Metin, 1991’de yayımlanmaya başlayan Gerçek dergisinde gazeteciliğe başladığında 23 yaşındaydı. Haftalık bir haber dergisinin genç muhabiri olarak Metin, hem birlikte çalıştığı arkadaşları hem de dönemin genç gazetecileri arasında “hareketin fotoğrafçısı” olarak tanınıyordu. Bu yüzden de gazetemizin sürekli okurlarının bildiği gibi özellikle gençlik ve işçi eylemleri söz konusu olduğunda, “Bu haberi mutlaka ben izlemeliyim” sözü adeta onun sloganı olmuştu. Elbette Gerçek’in bu çalışkan, gözü pek, “Gerçeğin peşinde koşan” acar muhabiri, ilk sayısından itibaren Evrensel’in de genç gazetecilerinden birisi olmuştu. ’90’ların ilk yarısı; bir yandan 1989’da patlak veren “Bahar eylemleri”nin ülkeyi bir “işçi baharına” çevirdiği, üniversitelerde gençlik eylemlerinin yükselişe geçtiği yıllar olurken öte yandan “Beyaz Toroslar”ıyla, “Hizbi kotra”sıyla, “JİTEM”iyle en gerici güçlerin ülkeyi kan gölüne çevirmek için harekete geçirildiği, bugün hâlâ kullanılan tabiriyle “karanlık yıllar” olarak anılıyor.
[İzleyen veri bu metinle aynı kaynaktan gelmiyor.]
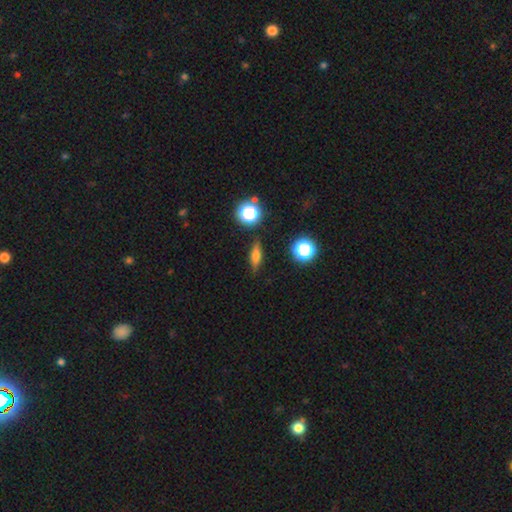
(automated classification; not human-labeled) A smooth galaxy with no disk features (55%) that is cigar-shaped (49%).

Vote fractions:
- Smooth or featured? smooth: 55% / featured or disk: 31% / star or artifact: 14%
- How rounded? cigar-shaped: 49% / in between: 34% / round: 18%
- Merging? none: 85% / minor disturbance: 10% / major disturbance: 3% / merger: 2%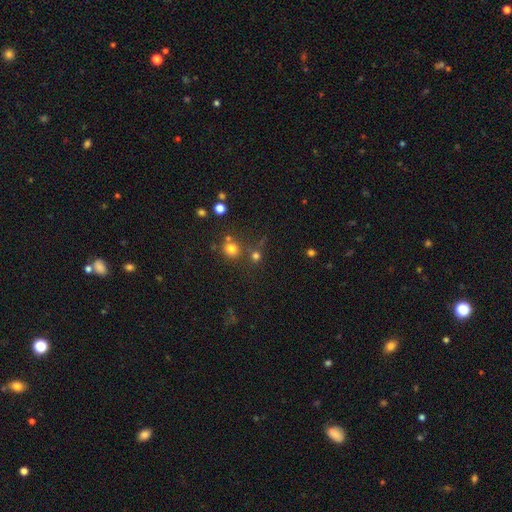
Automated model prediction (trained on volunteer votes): Morphology: type=smooth (70%); roundness=round (89%); merging=none (68%).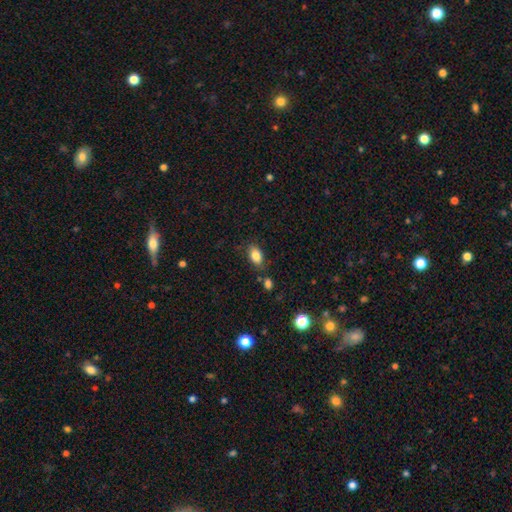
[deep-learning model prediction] The model was most divided on "merging": none: 78%, minor disturbance: 14%, merger: 5%, major disturbance: 3%. More confident: how rounded — in between (89%); smooth or featured — smooth (84%).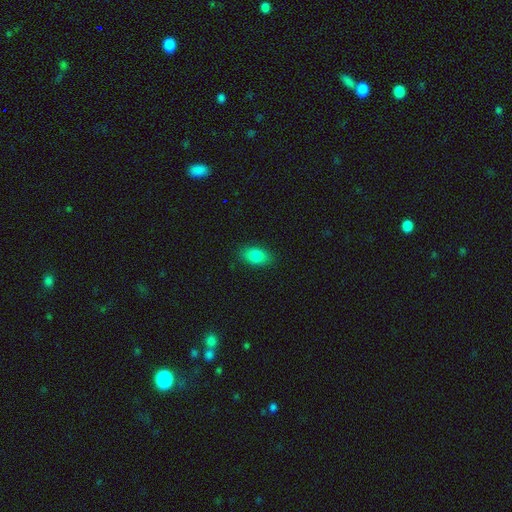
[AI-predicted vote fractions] smooth 84%, star or artifact 9%, featured or disk 7%. Down the decision tree: how rounded — in between (87%); merging — none (86%).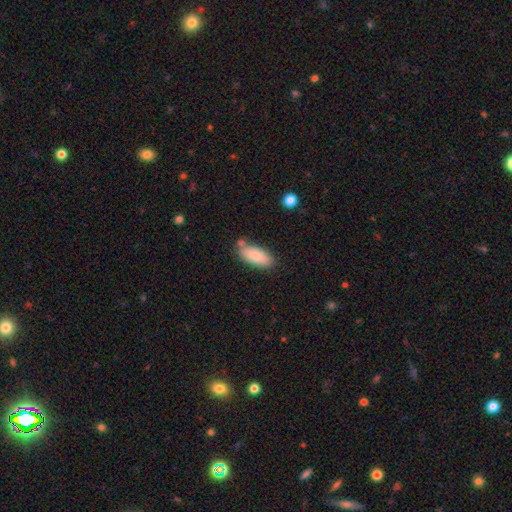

Aydın, demokrat, “Kürt iş insanları” katliamı yılları olan o yıllarda, Uğur Mumcu’dan Musa Anter’e, Namık Tarancı’dan Çetin Emeç’e, İzzet Kezer’e 25 gazeteci katledilmişti. Metin bu gazeteci katliamı yıllarda öldürülen 25’inci gazeteciydi!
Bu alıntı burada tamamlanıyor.